生活保護費負担金実績額の割合(平成22年度)

生活保護の実態と課題

○生活保護受給者数の推移
 現行法がスタートした昭和25年当時、約204万人だった受給者数は相対的に減少傾向にあったが、平成7年(約88万人)を底に増加に転じ、その後、右肩上がりに増え続けている。特に、平成20年秋のリーマンショック以降は増加率が顕著になっているが、これは、当時の雇用情勢の悪化等を背景に、厚労省から「速やかな保護決定」を行うよう各自治体に対し通知が発出されたことを機に、生活保護行政が大きく変化したことによるものとみられている。
 ところで、昨今頻繁に「過去最多」と報じられる生活保護の受給者数だが、どれくらい危機的な状況にあるのだろうか。
 制度が始まった当時の受給者数(約204万人)は現在(約213万人)とほぼ変わらないが、当時の人口は今よりもはるかに少ない。即ち、全人口に対する受給者の割合(保護率)を算出すると、昭和25年当時は2.42%となっているのに対し、現在は1.64%と低値である。また、生活保護水準未満の世帯のうち、実際に生活保護を受給している割合(捕捉率)は、厚労省等の調査では概ね“2〜3割程度”とされている。さらに、これら生活保護の“保護率”、“捕捉率”は、ドイツ、イギリス、フランスなど先進諸外国の公的扶助受給率と比べても際だって低いといわれており、むしろ、日本では生活保護を受給できる水準であるにも拘わらず、救済されていない低所得者が多数いるともいえる。一方で、昨今、就労可能とみられる受給者の増加が問題視され、就労指導の強化が取り沙汰されているが、受給世帯の内訳をみると、高齢者世帯(44%)、障がい者・傷病者世帯(34%)、母子世帯(8%)が全体の8割を占めており、稼働世帯が多いとされる「その他の世帯」は全体の2割に満たないのが実情である。

○生活保護と扶養義務
 冒頭でも触れた人気タレントの母親が生活保護を受給していたとされる問題では、あたかも悪質な不正受給を行っていたかのような印象を与える報道が繰り返されたが、同タレントは、ケースワーカーと相談のうえ一定の仕送りを行っていたとされており、収入に対する金額の妥当性といった問題こそあるものの、不正受給にはあたらないとされている。

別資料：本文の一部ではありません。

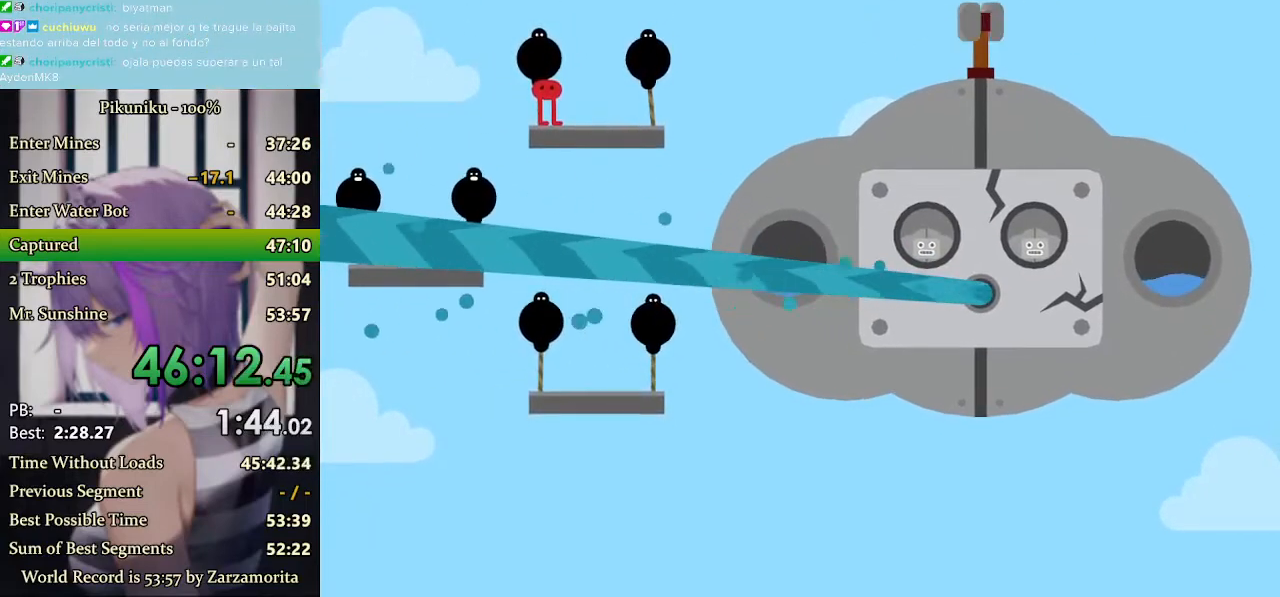
{"keys": [], "events": []}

 この事例は、現代社会における“扶養のあり方”といった本質的な問題を国民に投げかけたといえる。現行の生活保護法では、「民法上の扶養は保護に優先して行われる」となっており、扶養義務者による扶養は生活保護の前提条件とはされていない。一方で、扶養義務者に多額の収入等がある場合は、保護に必要な費用を徴収できるとの規定があり、その程度については、福祉事務所と扶養義務者の間で調整される。

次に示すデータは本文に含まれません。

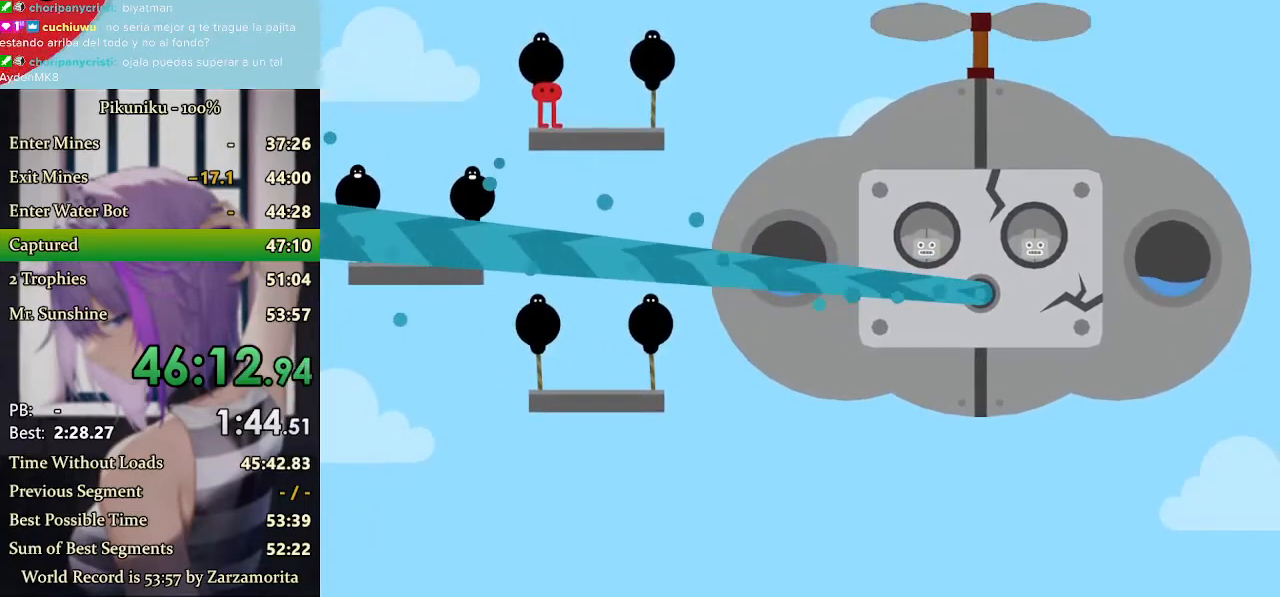
{"keys": [], "events": [[267, "return", "down"], [367, "return", "up"]]}
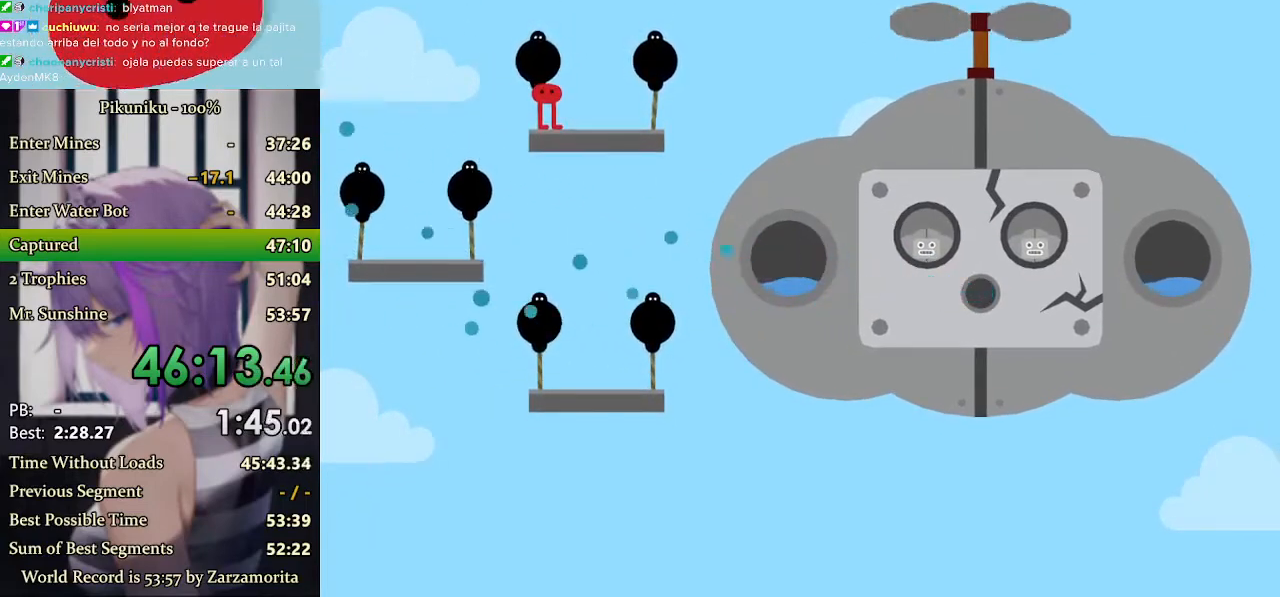
{"keys": [], "events": []}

 しかし我が国の民法上、強い扶養義務が課せられるのは夫婦間、そして未成熟子に対する親だけである。前述のタレントの事例を受け、小宮山前厚生労働大臣は、扶養を生活保護利用の要件とする法改正を検討する考えを示したが、そもそも、現行の生活保護法は、封建的な家族制度(家制度)の衰退を背景に制定されたものであり、扶養義務の強化を図るということは、前近代社会への逆行とも捉えられる。また、実質的な観点から見れば、生活保護受給者の半数近くを高齢者が占めているため、老親を子が扶養しなければならないケースが増え、若年層の負担が今以上に増すことなどが懸念される。格差社会を生み出し生活困窮者を増やした責任が国家にあるとするならば、その代償が国民に転嫁されるというのはいかがなものだろうか。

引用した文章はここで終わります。